Ruteng, KN – Pro kontra perluasan proyek PLTP Ulumbu di wilayah Poco Leok, Kecamatan Satarmese, Kabupaten Manggarai terus berlanjut.

Pemda Manggarai dan pihak PLN tetap pada pendirian. Mereka terus berupaya untuk menyukseskan proyek itu, meski sudah mendapat penolakan dari warga setempat.

Bahkan, keterlibatan pemerintah sangat masif, mulai tingkat desa, kecamatan hingga Pemda.

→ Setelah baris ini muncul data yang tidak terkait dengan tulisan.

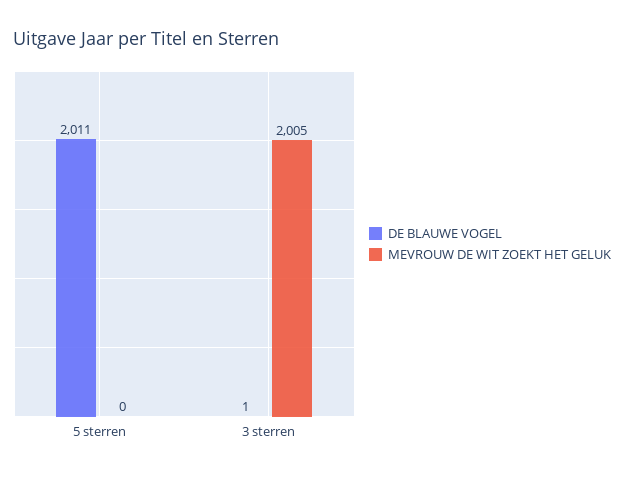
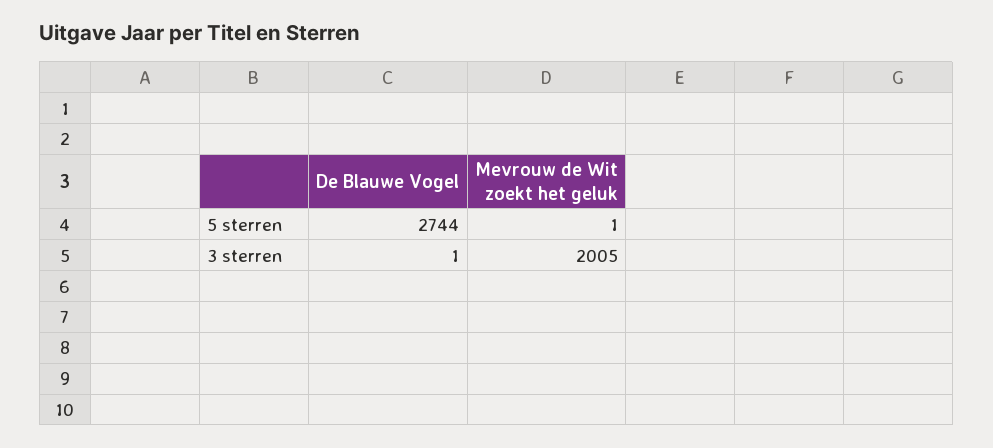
DE BLAUWE VOGEL, 5 sterren: 2011 -> 2744
MEVROUW DE WIT ZOEKT HET GELUK, 5 sterren: 0 -> 1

Mereka berkomitmen memanfaatkan semua potensi panas bumi di Pulau Flores, termasuk di kawasan Poco Leok.

Mereka berdalih bahwa perluasan proyek PLTP Ulumbu merupakan bagian dari komitmen Pemerintah Daerah Kabupaten Manggarai untuk memaksimalkan energi baru terbarukan (ETB).

Manager Perizinan dan Komunikasi PLN UIP Nusa Tenggara, Prapsakti Wahyudi  mengatakan, eksplorasi panas bumi di Poco Leok menjadi taruhan pemerintah untuk menjalankan komitmen di hadapan negara-negara G20 yang menggelar Konferensi Tingkat Tinggi (KTT) di Bali beberapa waktu lalu.

“Bahwa pada tahun 2025, pemakaian energi yang ramah lingkungan adalah 23 persen,” ujar Wahyudi saat Konsultasi Publik di Lungar, Selasa 29 November 2022.

Menurutnya, Presiden Joko Widodo tengah mendorong pengembangan EBT sebagai proyek strategis nasional melalui Perpres Nomor 112 Tahun 2022 tentang Percepatan Pengembangan Energi Terbarukan untuk Penyediaan Tenaga Listrik, dua hari sebelum perhelatan KTT G20.

Dia menjelaskan, eksplorasi geothermal, dinilai untuk mengurangi pemakaian listrik diesel dan mempercepat rasio elektrifikasi.

Apalagi, kata dia, ketergantungan terhadap pembangkit listrik tenaga diesel saat ini masih sangat tinggi, meskipun di wilayah Jawa sudah perlahan dimatikan demi mengurangi emisi karbon.

“Kami sudah dapat amanah dari presiden bahwa saat 100 tahun Indonesia merdeka, rasio elektrifikasi di Indonesia harus sudah 100 persen, dan itu menggunakan EBT,” pungkasnya.

Warga Desa Lungar, Simon Wajong yang hadir saat itu mengaku prihatin dengan rencana rencana perluasan PLTP Ulumbu. Mereka justru tidak percaya dengan janji PLN dan rayuan Pemda untuk meloloskan proyek itu.